**Texte de lecture:**
Le journaliste fait savoir qu’« un collectif de ces professionnels de santé vient d’adresser un courrier au directeur du Groupe hospitalier public du sud de l’Oise (GHPSO), responsable des hôpitaux de Creil et de Senlis, dans lequel ils ne dissimulent pas leur inquiétude ».
Les signataires soulignent ainsi qu’« en cette période de canicule, nous sommes confrontés à des patients particulièrement fragiles. Nous estimons que la situation actuelle expose la population à un risque accru en cas d’urgence et qu’il est de votre responsabilité d’engager les évolutions nécessaires pour y remédier. Nous ne souhaitons pas attendre qu’un événement dramatique vienne confirmer ce que les professionnels de terrain constatent et signalent depuis plusieurs années ».
Hervé Sénamaud relève que « le constat demeure inchangé depuis plusieurs mois : des urgences de Creil surchargées et au bord de l’implosion, des patients horrifiés par leur passage dans le service et qui feraient tout pour ne pas avoir à y retourner ».
« La récente période de canicule n’a fait qu’aggraver la prise en charge des patients », ajoute-t-il.
Séverine Saget, porte-parole du collectif des infirmiers libéraux de Senlis, déclare ainsi : « J’ai été appelée durant la semaine passée pour un patient âgé qui avait chuté dans la rue et avait passé du temps assis sous un arrêt de bus surchauffé. Il avait 40,8°C de fièvre ».
« Je suis allée prendre des nouvelles le soir [aux urgences de Creil] et, comme j’ai dit au médecin que je voyais ce patient trois fois par jour, il m’a dit qu’il pouvait rentrer chez lui. Mais le lendemain, il avait toujours 40°C de fièvre. Le monsieur âgé m’a supplié de ne pas appeler les pompiers pour ne pas aller de nouveau à Creil, mais je n’avais pas le choix. Je plains le personnel des urgences, il y a des patients partout qui attendent sur des brancards », poursuit la soignante.
Hervé Sénamaud note que « comme à peu près tous les 6 mois, une possible date de réouverture des urgences de Senlis a été évoquée pour septembre prochain, mais rares sont ceux qui y croient encore ».

**Liste fournie:**
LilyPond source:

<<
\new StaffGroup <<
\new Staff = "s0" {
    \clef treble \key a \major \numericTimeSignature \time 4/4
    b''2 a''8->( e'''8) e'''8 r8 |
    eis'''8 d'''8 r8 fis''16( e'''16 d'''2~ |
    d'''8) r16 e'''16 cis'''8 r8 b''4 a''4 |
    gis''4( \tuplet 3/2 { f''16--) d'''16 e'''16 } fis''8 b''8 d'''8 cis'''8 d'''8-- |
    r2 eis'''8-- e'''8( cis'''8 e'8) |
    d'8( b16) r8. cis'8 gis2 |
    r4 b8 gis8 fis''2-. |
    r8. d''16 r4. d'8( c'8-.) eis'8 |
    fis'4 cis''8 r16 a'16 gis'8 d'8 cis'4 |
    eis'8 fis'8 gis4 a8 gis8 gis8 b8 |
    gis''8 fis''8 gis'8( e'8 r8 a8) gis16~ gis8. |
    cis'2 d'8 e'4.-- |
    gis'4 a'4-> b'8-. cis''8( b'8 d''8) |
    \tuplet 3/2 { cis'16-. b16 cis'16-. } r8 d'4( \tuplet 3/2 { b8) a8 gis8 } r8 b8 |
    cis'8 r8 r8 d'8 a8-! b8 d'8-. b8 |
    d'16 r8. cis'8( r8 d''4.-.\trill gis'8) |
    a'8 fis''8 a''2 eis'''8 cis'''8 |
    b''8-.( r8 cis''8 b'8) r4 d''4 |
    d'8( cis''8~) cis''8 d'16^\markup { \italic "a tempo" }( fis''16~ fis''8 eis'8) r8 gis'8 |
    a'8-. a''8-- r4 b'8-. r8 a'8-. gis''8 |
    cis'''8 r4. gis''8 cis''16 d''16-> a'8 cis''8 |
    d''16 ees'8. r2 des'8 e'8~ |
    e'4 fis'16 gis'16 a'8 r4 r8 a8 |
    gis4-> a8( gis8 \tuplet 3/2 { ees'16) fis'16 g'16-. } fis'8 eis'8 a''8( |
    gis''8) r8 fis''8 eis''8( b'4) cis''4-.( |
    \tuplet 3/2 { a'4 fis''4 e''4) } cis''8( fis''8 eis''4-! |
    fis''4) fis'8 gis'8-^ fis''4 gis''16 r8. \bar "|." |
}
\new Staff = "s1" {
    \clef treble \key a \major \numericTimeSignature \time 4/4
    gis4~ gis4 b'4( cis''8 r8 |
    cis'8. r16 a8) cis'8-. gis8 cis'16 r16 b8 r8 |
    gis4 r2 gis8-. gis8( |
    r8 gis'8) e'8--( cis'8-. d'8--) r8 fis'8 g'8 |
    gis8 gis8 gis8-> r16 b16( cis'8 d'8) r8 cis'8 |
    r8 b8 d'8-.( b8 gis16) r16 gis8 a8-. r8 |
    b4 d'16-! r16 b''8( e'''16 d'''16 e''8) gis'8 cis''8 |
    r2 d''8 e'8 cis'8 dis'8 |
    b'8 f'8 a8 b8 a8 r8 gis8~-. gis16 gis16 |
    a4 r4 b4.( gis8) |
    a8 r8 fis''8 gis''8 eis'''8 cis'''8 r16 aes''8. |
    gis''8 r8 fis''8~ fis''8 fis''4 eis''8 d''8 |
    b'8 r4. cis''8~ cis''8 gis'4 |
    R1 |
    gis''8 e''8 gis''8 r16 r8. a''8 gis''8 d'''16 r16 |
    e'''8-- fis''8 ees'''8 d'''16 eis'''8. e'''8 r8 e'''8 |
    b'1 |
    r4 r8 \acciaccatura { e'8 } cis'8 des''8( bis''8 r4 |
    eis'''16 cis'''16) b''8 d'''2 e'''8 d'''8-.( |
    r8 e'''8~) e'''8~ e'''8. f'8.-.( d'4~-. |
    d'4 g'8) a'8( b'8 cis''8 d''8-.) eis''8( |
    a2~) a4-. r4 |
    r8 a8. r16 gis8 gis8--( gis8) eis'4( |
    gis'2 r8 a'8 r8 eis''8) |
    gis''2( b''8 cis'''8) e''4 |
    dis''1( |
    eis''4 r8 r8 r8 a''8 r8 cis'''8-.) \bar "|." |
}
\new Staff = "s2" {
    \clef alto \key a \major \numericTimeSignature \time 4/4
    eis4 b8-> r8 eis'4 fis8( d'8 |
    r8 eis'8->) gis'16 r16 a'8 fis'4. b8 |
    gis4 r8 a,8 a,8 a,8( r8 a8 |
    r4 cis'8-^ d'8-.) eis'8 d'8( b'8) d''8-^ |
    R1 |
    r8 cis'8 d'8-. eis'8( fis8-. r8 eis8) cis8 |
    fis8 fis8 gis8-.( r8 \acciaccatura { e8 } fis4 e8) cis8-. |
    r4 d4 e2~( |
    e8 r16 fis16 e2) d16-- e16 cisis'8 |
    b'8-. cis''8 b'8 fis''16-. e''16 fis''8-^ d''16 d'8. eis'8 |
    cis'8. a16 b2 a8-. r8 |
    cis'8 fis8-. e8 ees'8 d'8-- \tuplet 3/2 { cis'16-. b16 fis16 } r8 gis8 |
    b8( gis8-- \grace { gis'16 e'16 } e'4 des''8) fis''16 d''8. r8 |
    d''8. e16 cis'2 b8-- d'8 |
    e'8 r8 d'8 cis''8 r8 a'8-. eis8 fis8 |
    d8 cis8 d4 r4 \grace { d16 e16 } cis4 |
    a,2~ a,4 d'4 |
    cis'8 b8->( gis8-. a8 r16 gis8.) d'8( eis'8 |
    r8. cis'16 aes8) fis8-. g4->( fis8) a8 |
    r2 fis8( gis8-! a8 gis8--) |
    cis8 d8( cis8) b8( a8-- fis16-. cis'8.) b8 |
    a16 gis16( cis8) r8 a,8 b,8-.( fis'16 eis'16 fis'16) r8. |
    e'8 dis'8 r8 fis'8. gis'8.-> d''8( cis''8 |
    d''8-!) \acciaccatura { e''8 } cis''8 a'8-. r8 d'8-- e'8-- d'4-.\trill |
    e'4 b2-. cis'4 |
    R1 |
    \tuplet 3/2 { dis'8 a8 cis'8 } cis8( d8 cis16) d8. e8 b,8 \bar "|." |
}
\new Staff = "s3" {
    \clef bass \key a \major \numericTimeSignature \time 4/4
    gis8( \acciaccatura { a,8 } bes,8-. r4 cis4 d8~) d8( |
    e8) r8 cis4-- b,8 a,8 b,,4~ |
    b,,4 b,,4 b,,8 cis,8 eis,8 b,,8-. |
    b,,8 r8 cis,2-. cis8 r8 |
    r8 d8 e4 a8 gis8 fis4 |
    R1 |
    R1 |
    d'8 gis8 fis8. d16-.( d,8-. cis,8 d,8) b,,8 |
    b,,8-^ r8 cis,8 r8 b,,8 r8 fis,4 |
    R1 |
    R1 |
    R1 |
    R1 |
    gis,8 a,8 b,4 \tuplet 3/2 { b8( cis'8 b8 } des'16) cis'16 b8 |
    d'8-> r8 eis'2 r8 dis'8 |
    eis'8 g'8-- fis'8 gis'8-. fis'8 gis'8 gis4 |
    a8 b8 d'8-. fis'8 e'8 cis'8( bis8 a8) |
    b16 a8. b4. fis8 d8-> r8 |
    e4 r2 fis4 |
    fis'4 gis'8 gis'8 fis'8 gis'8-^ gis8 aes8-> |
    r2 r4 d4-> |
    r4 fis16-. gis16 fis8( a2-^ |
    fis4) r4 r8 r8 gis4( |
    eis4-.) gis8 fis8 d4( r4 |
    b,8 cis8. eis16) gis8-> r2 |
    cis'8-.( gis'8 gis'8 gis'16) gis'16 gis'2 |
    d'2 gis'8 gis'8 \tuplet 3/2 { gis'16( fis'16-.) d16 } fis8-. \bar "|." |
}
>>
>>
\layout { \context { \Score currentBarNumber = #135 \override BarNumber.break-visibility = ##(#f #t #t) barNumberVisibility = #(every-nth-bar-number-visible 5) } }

**Consigne:** Indiquez si chacune des affirmations suivantes est conforme au texte sur les urgences de Creil, en répondant par oui ou par non et en citant les mots décisifs du texte : (a) le courrier du collectif a été adressé au directeur du GHPSO ; (b) le lendemain, le patient âgé avait encore 40,8 °C de fièvre ; (c) la réouverture des urgences de Senlis en septembre est présentée comme certaine.

**Réponse attendue:**
(a) Oui : « un collectif de ces professionnels de santé vient d’adresser un courrier au directeur du Groupe hospitalier public du sud de l’Oise (GHPSO) ».
(b) Non : « Mais le lendemain, il avait toujours 40°C de fièvre. »
(c) Non : « une possible date de réouverture des urgences de Senlis a été évoquée pour septembre prochain, mais rares sont ceux qui y croient encore ».